Delany’s Times Square
Author: Mike Miksche
May 16, 2016
“Show World Center is one of the places that may escape the move—so there’ll still be a little color left, a few memories of an older Forty-second Street,” writes Samuel R. Delany in his cult classic, Times Square Red, Times Square Blue, as he laments the loss of the infamous peep shows, sex cinemas, and street hustlers of 42nd Street. The result was a safer, more sanitized New York, void of the grit that made it famous. I was always searching for traces of Delany’s fabled Times Square—a piece of queer history, which I was reluctant to let go.

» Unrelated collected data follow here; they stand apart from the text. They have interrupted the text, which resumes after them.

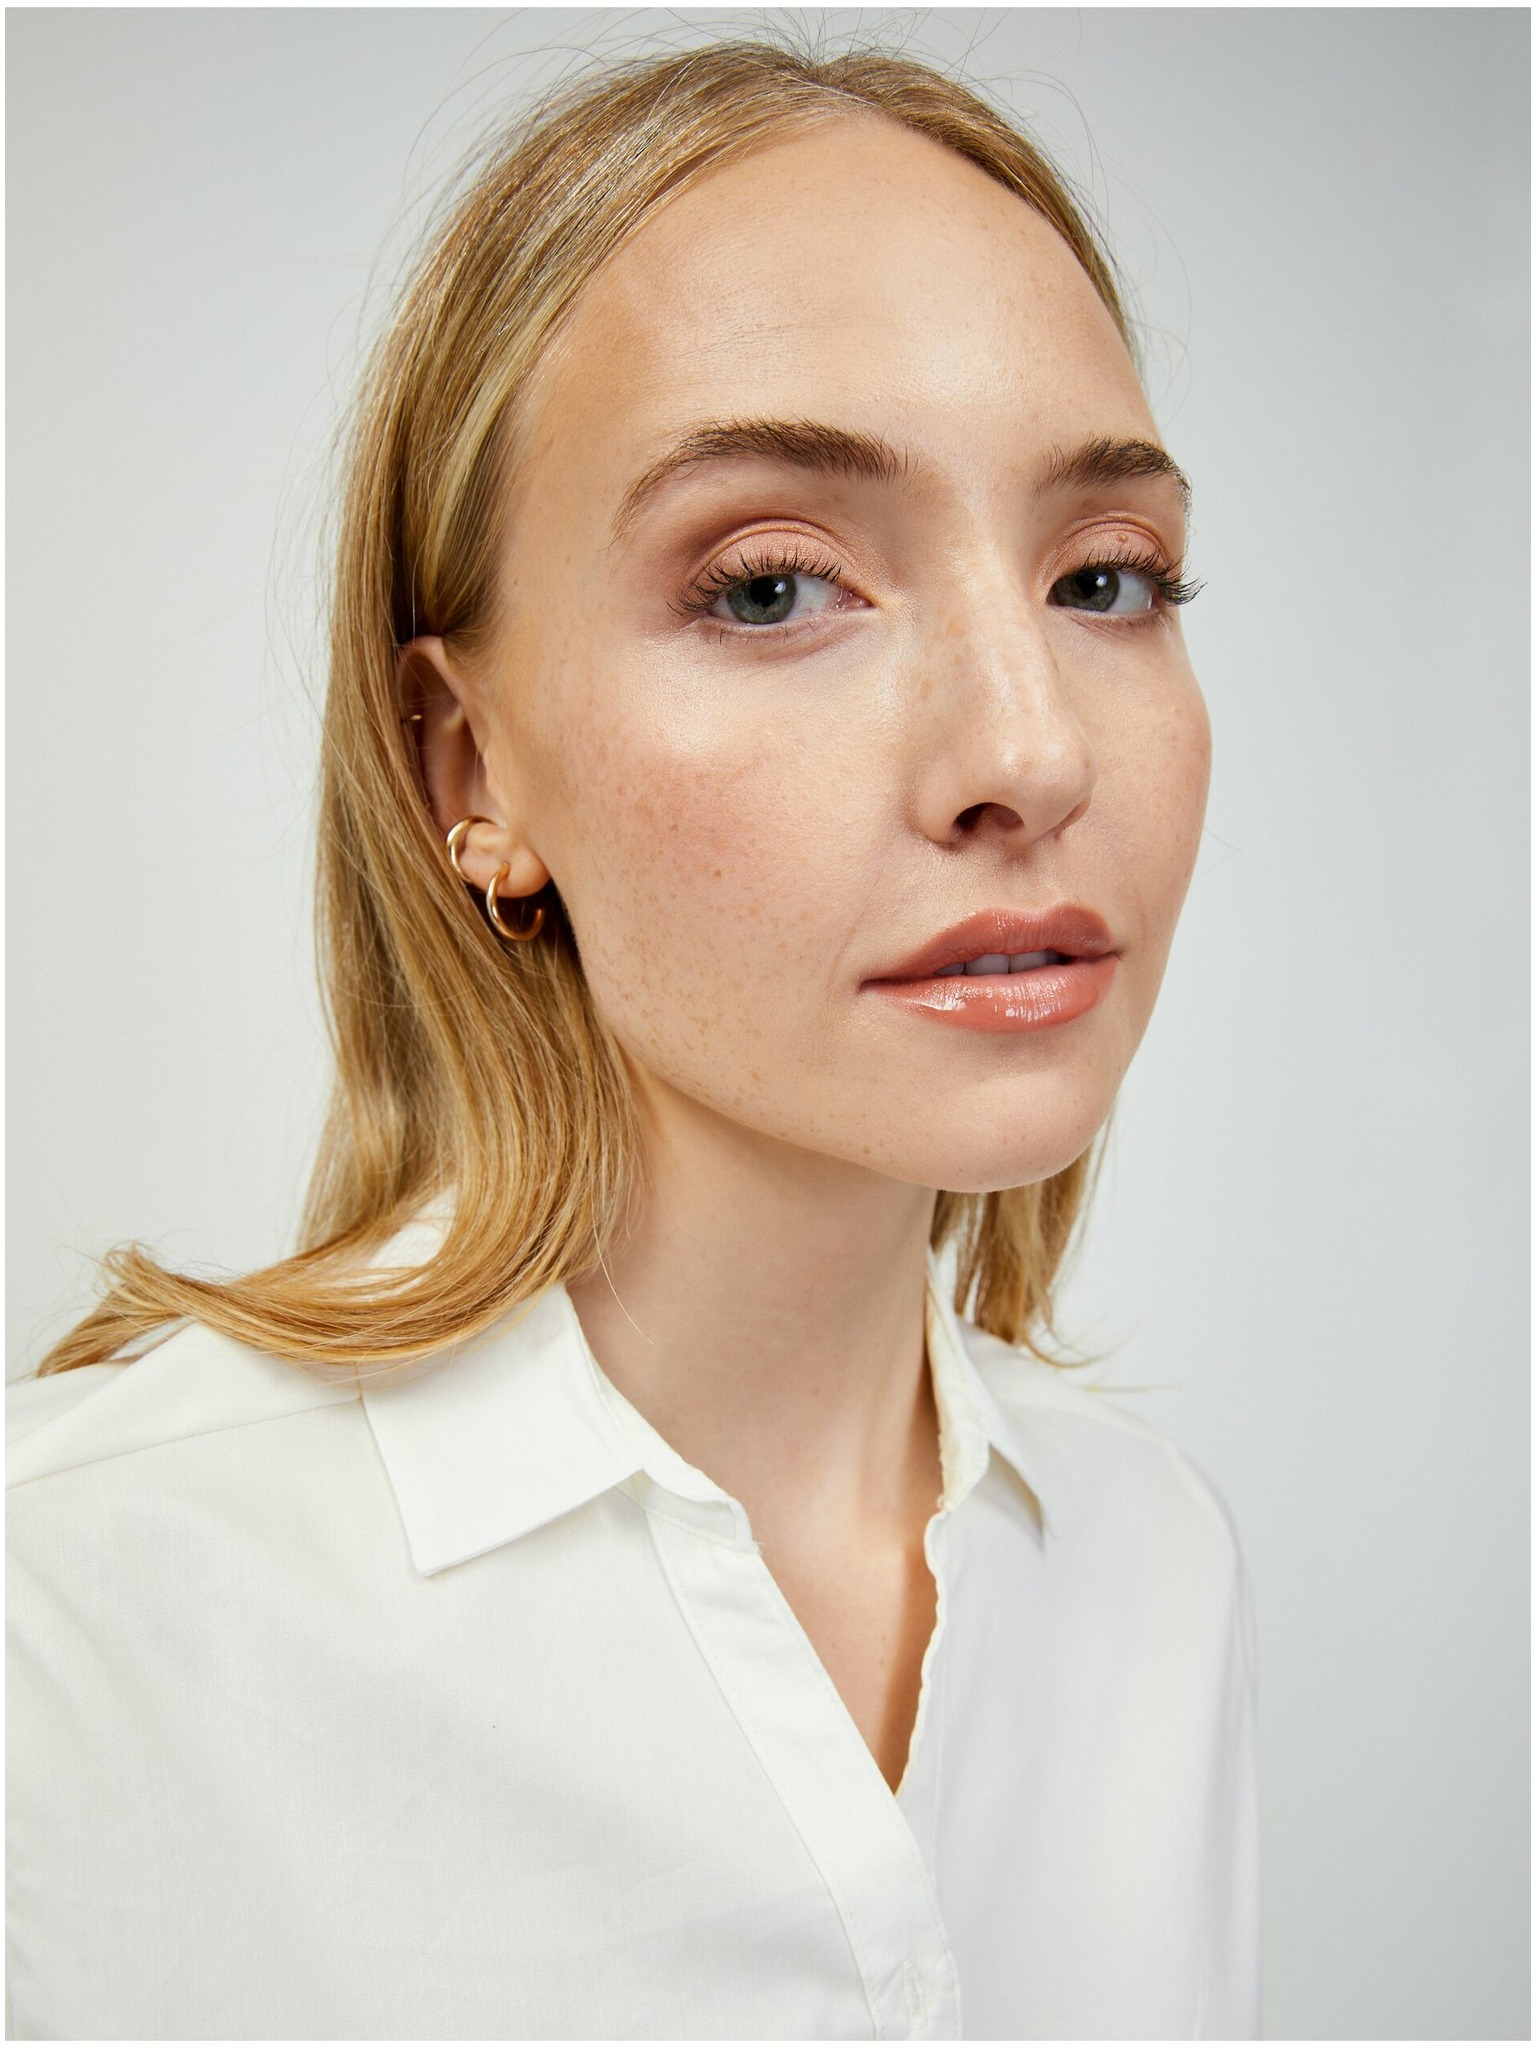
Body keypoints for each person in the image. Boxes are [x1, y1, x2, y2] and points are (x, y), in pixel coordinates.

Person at [6, 37, 1259, 2041]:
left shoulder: (1149, 1566)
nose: (1030, 750)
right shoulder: (73, 1614)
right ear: (466, 764)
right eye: (771, 590)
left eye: (1104, 577)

When I learned that this Show World Center still exists on 8th Avenue, just down from 42nd, I visited with hopes of finding remnants of this old world.

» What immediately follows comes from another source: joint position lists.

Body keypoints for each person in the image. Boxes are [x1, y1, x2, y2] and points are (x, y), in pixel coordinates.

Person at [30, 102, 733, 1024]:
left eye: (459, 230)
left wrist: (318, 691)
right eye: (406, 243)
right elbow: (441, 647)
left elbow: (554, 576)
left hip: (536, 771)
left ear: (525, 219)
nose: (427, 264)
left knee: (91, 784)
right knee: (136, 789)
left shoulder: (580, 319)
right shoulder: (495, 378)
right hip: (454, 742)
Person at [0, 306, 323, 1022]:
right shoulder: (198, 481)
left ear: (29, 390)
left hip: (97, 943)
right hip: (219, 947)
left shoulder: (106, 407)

I ventured down 42nd Street to 8th, past the herds of families sedated by the neon lights. Some seemed paralyzed even, making it difficult to pass as they gazed at this glowing mirage through the zoom finders on their phones. I looked up, at the cluttered billboards stacked upon billboards, while brand names hypnotically flashed in our collective subconscious: Chase, Champs, Samsung, Sephora, McDonald’s, and Coca Cola. Times Square had been reinvented from Delany’s days into nothing but a capital-infused carnival to inspire us to work hard and buy harder.
It was hard to imagine that this tourist trap was home to adult theatres, parlors and peepshows back in the day. In 1977 there were 96 of these venues in Times Square alone, which was reduced to 35 by 1987. All that’s left today is Show World Center, a peep show and handful of porn shops. “The Forty-second Street Development Project wants families to spend their money here. So the visible signs of sex have got to go,” Delany writes. The fear of HIV / AIDS had been used to validate such ambitions. In 1985, sexual acts in public became prohibited by law, even with condoms, and by 1995 the city gave the sex cinemas in the area a year to vacate so that renovations could be made for their master plan. New York would never be the same.
There were two cop cars parked outside of Show World Center as I approached, which made me wary. An online review claimed that this place had become but a breeding ground for drugs and prostitution, so I was somewhat apprehensive. The place turned out to be nothing but a dumpy porn shop with stark florescent lights that accentuated its decrepit state. The man behind a counter was talking to another guy in sunglasses but they both stopped and stared at me. “Do I need tokens or something?” I asked. The man shook his head and without saying a word motioned for me to enter into the side hall.
The hall was dimly lit with a series of booths and screens inside all the way down. Although some doors were closed, it felt lonely back there, like I was the only person in the place. Suddenly out of one of the booths came someone who I thought to be the cleaner, since he had a blue towel in his hand. When he placed the towel over his mouth and huffed, I realized that he wasn’t the cleaner—he was just high. As I walked away, he started following me through the halls, cruising I suppose, and almost fell into me at one point. I eventually lost him.
At the end of the hall was a staircase that was chained off. An Arab kid in his twenties was hanging out with a strange looking fellow with wild, frizzy hair and sunglasses. “What’s downstairs?” I asked the kid.
“Believe me, you don’t want to go down there,” he said with a chuckle. His friend stared at me through the tint of his glasses, to which I responded with a nervous laugh.
I looped back through the halls and found another staircase but it wasn’t chained off or guarded. Without hesitation I descended into the basement, slowly. My heart was pounding, step-by-step. Funny thing was, the stairs just led to a closed off room with shelves and shelves of old crossword puzzle books, along with some out-of-date TV Guides. I laughed—how silly.
I had desperately hoped that there was an ounce of color left from Delany’s Times Square but it’d all faded away. Show World Center was but a ruin that lacked the spirit and sensuality that made that era so unique in my mind. I left and walked back across 42nd. I joined the herd and allowed myself to be sedated by the safer and more sanitized New York City.